[PASSAGE FOR REVIEW Boundary: Start]

3) The interface between language and communication: Understanding an utterance involves both linguistic decoding (semantics) and inferences about the speaker’s intended meaning (pragmatics). Our studies examine how these processes interact during language comprehension and how they develop during childhood. We focus on the use of scalar implicatures in the interpretation of quanti­fiers and numerals and the role of contrast in interpreting adjectives.

Other projects explore: word learning in children with autism spectrum disorders, the semantics of adjectives, the role of prosody in syntactic ambiguity resolution, how children learn the meanings of verbs, and the nature of polysemy.

Snedeker, J., Geren, J., and Shafto, C. (2007). “Starting over: International adoption as a natural experiment in language develop­ment.” Psychological Science (forthcoming).

Snedeker, J. & Yuan, S. (in press). “The development of parsing: Children use lexical and prosodic cues in online sentence compre­hension.” Journal of Memory and Language (forthcoming).

Barner, D. & Snedeker, J. (2005). “Quan­tity judgments and individuation: Evidence that mass nouns count.” Cognition, 97, 41-66.

[PASSAGE FOR REVIEW Boundary: End]

**TASKS:**
A. Answer these questions using the research summary above, one answer per line, marked like the questions.
(i) What two processes does understanding an utterance involve?
(ii) Which journal is listed for the 2007 study on international adoption?
(iii) What are the volume and page numbers of the 2005 Barner and Snedeker article?
B. Reproduce the research summary above word for word, starting at "Other projects explore: word" and continuing up to and including "Cognition, 97, 41-66.".

[SUPPLIED DATA Boundary: Start]

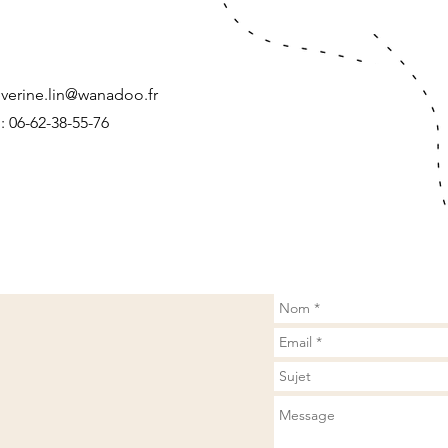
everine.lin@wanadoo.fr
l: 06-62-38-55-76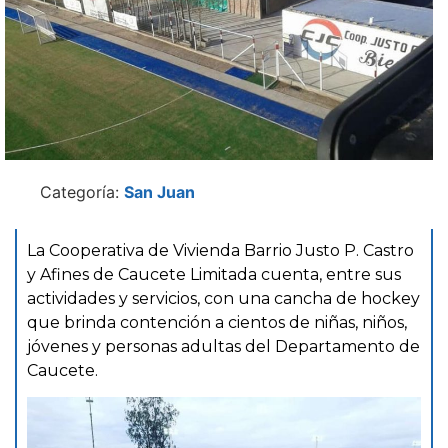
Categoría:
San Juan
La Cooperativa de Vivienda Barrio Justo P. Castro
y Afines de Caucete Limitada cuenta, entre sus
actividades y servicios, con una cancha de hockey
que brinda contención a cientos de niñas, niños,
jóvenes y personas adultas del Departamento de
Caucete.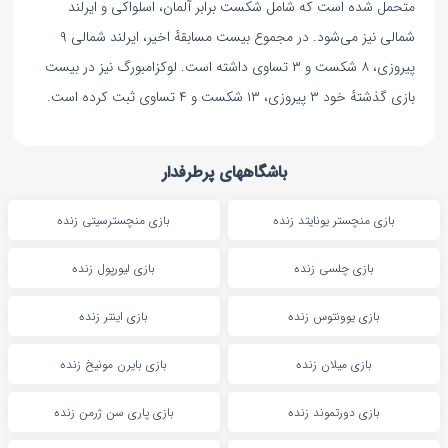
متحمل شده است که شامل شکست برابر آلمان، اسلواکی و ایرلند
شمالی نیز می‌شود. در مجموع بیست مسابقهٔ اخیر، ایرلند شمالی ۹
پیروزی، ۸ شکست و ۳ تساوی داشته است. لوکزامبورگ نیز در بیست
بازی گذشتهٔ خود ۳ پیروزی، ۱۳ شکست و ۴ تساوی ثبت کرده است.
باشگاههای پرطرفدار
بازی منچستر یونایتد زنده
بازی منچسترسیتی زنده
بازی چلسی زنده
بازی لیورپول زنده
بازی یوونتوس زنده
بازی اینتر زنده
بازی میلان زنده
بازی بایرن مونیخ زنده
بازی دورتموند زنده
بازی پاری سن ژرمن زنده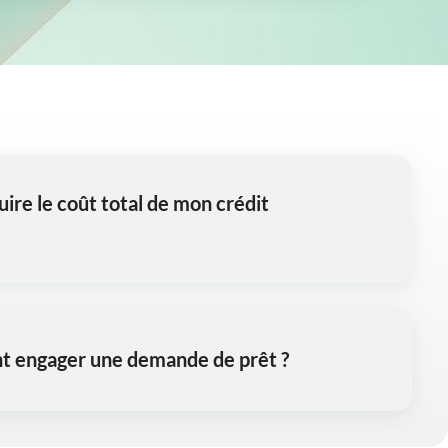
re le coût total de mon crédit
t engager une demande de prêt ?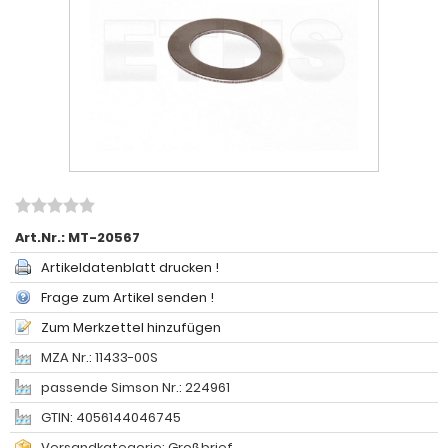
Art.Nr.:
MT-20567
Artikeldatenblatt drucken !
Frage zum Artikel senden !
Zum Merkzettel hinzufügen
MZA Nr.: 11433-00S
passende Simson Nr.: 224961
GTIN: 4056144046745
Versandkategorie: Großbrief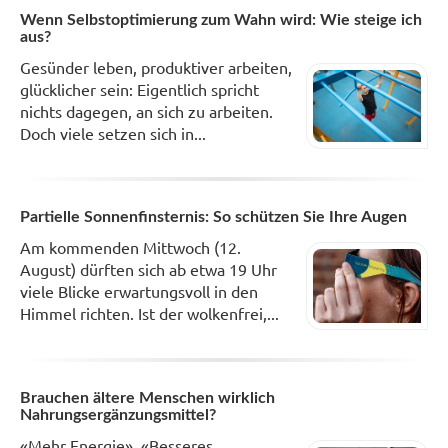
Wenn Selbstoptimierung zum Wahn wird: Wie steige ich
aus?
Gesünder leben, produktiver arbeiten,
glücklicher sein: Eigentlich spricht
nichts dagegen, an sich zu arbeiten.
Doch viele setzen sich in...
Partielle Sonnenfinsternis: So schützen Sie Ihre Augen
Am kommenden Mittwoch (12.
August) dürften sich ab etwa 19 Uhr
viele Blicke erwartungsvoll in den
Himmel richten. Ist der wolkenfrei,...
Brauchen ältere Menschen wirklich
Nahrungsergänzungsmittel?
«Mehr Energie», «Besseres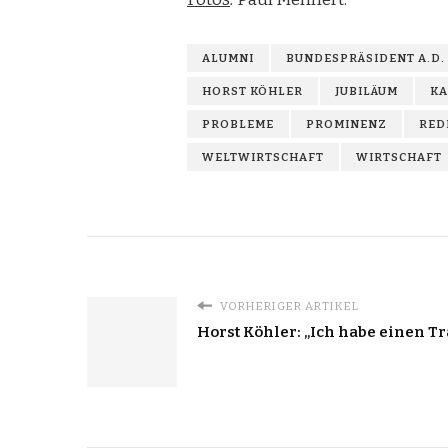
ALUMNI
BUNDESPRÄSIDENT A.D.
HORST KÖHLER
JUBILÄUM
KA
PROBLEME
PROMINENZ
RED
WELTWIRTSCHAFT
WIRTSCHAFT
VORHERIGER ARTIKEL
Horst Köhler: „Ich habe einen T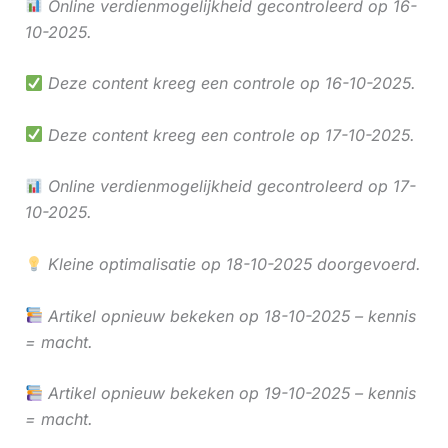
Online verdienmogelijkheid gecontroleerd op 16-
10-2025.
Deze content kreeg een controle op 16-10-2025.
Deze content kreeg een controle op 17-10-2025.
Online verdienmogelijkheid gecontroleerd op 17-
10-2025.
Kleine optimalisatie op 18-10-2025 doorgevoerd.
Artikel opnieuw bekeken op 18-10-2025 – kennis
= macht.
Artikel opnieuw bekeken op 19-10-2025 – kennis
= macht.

[SUPPLIED DATA Boundary: End]
[SUPPLIED DATA Boundary: Start]

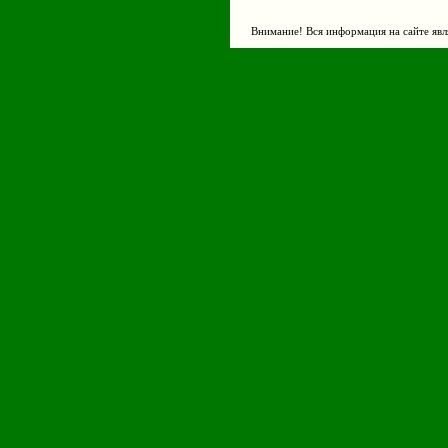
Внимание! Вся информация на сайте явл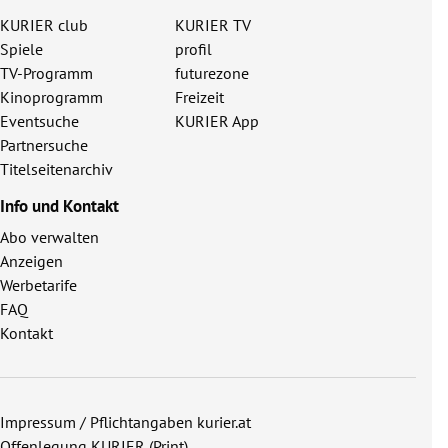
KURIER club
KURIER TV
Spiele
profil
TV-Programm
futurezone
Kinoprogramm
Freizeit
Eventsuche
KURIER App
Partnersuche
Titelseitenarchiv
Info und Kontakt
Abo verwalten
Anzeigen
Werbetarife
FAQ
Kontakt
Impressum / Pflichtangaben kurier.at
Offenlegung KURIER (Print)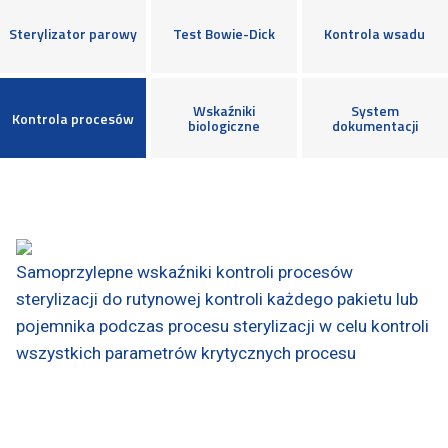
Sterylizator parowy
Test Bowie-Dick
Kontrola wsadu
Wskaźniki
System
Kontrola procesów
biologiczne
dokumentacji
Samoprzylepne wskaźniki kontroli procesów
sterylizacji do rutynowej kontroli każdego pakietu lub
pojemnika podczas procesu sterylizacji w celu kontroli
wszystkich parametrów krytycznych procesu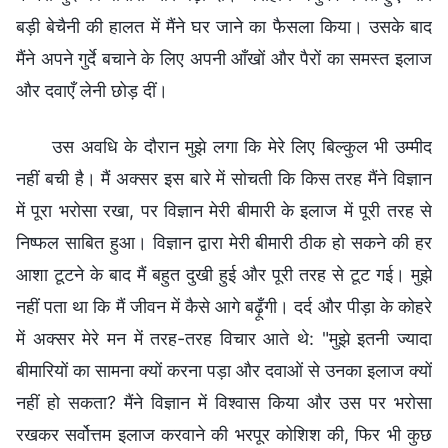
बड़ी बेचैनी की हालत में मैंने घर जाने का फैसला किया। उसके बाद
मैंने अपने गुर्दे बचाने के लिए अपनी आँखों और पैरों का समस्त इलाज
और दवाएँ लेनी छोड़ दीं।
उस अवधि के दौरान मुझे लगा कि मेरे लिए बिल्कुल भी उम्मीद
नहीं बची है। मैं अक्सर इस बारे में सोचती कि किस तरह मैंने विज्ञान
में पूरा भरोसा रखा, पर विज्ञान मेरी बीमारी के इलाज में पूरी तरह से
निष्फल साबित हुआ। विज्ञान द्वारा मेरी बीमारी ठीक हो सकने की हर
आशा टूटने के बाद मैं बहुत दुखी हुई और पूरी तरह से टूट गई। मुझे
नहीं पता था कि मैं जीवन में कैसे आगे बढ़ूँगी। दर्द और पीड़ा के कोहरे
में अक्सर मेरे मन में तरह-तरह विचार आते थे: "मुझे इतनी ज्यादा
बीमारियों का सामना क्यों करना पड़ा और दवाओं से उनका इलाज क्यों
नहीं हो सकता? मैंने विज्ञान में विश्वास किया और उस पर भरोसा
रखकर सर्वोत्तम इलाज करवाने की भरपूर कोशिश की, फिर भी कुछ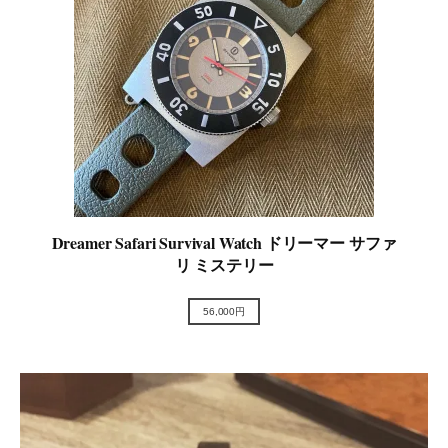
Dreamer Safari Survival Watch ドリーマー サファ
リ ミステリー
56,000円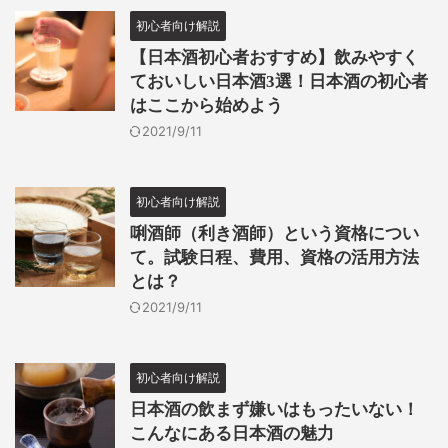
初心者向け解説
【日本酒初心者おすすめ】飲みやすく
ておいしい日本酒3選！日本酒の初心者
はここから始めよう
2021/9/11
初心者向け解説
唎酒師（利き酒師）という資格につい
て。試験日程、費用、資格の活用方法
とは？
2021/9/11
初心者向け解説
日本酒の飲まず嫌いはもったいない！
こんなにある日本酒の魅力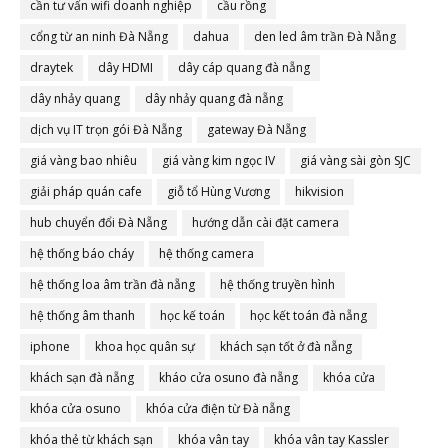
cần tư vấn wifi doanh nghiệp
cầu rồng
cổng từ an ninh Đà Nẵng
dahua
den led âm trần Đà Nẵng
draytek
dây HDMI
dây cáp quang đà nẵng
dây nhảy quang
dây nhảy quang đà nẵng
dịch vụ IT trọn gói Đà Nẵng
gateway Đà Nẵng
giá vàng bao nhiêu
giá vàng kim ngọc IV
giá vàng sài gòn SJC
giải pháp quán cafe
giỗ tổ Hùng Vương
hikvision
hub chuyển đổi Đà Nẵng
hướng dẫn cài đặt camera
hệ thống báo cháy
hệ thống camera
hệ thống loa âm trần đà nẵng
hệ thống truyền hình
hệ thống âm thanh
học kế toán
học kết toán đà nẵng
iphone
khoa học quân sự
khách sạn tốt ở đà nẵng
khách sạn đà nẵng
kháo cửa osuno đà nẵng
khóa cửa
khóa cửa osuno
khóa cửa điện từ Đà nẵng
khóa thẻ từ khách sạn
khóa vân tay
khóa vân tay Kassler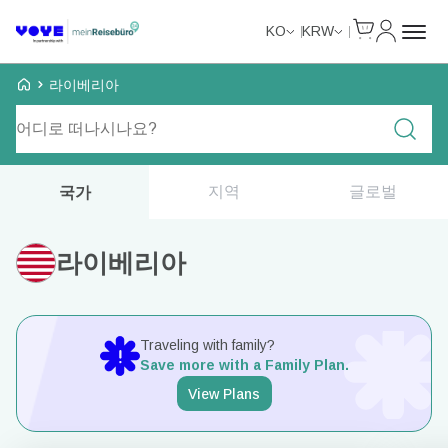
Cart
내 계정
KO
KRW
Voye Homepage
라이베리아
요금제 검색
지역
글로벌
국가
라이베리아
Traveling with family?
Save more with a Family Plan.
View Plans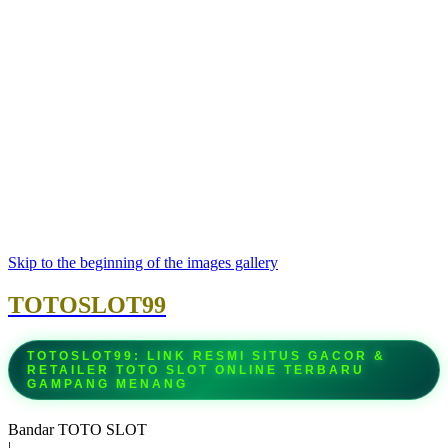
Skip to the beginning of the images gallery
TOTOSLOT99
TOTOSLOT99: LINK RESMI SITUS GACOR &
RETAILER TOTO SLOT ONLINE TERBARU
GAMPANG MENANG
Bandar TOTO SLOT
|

[SUPPLIED DATA Boundary: End]

**TASK-BY-TASK RESULTS:**
A.
(i) Linguistic decoding (semantics) and inferences about the speaker's intended meaning (pragmatics).
(ii) Psychological Science.
(iii) Volume 97, pages 41-66.

B.
Other projects explore: word learning in children with autism spectrum disorders, the semantics of adjectives, the role of prosody in syntactic ambiguity resolution, how children learn the meanings of verbs, and the nature of polysemy.

Snedeker, J., Geren, J., and Shafto, C. (2007). “Starting over: International adoption as a natural experiment in language develop­ment.” Psychological Science (forthcoming).

Snedeker, J. & Yuan, S. (in press). “The development of parsing: Children use lexical and prosodic cues in online sentence compre­hension.” Journal of Memory and Language (forthcoming).

Barner, D. & Snedeker, J. (2005). “Quan­tity judgments and individuation: Evidence that mass nouns count.” Cognition, 97, 41-66.